Updated 12.05pm

The professor believe to be the missing link between the Trump campaign and Russian operatives went regularly to Russia to promote education, his former employer Nabil Ayad told the Times of Malta today.

"He knew a number of top Russian officials because of these contacts. He has been involved in education for a considerable time. However, I am sure that there was nothing sinister about his contacts and that he may have naively been drawn into this affair," Prof. Ayad said.

"He was not working for any government - except for his work in Malta in the past."

Prof.

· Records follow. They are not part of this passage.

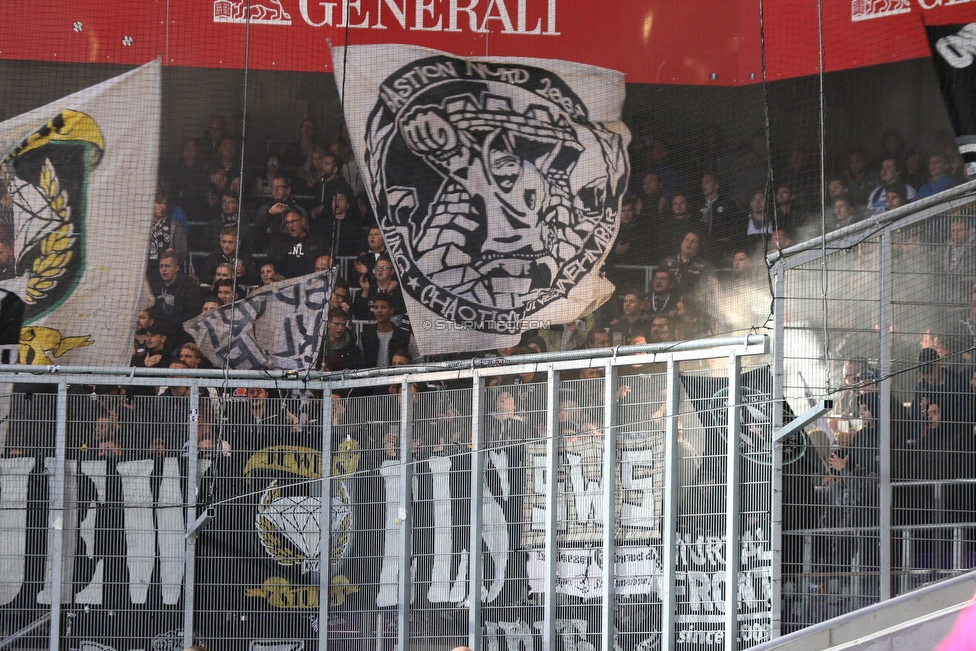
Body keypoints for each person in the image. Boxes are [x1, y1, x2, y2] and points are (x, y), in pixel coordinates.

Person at [149, 251, 205, 344]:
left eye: (167, 266)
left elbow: (193, 315)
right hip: (158, 336)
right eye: (161, 266)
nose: (163, 270)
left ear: (176, 268)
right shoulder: (157, 287)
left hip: (179, 337)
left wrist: (170, 325)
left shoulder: (188, 287)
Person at [358, 294, 417, 369]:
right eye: (376, 307)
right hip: (371, 379)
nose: (379, 311)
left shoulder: (405, 336)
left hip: (397, 380)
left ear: (391, 310)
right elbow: (360, 363)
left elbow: (417, 361)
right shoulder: (365, 336)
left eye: (383, 307)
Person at [252, 175, 308, 251]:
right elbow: (257, 234)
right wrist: (269, 214)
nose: (276, 190)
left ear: (288, 190)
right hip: (267, 252)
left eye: (280, 187)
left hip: (290, 251)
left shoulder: (299, 210)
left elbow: (305, 236)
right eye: (273, 187)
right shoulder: (263, 210)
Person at [268, 209, 328, 279]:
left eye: (293, 221)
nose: (290, 225)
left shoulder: (317, 241)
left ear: (302, 221)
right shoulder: (280, 242)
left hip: (310, 284)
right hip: (285, 285)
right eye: (287, 222)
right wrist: (269, 214)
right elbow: (258, 235)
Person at [148, 190, 189, 293]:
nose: (163, 207)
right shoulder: (142, 227)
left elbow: (183, 250)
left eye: (165, 203)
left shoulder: (174, 226)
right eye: (158, 203)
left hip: (167, 273)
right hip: (146, 271)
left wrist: (173, 255)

Ayad joined the University of East Anglia - London Campus in 2010, and established the London Academy of Diplomacy (LAD). Prof. Mifsud was a director at the academy. However, the school closed a year ago as its parent, the University of East Anglia, decided to pull out of London.

He is now employed with the University of Stirling, which told the Times of Malta that Prof. Mifsud has been a full-time professorial teaching fellow in the University’s Politics department since May 2017.

Documents were turned over to the White House on Monday, with an e-mail identifying Prof. Mifsud as the London-based professor who allegedly offered to put Trump campaigner George Papadopoulos in touch with influential Russians who could tarnish Hillary Clinton in the run up to the American election.

The Washington Post said that Mr Papadopoulos met Prof. Mifsud in Italy in March 2016, days after he joined the Trump campaign.

Prof. Ayad said that Prof.Mifsud was, to the best of his knowledge, in Rome and that he was planning to return to Malta in a couple of days.

Attempts to contact Prof. Mifsud have so far been in vain.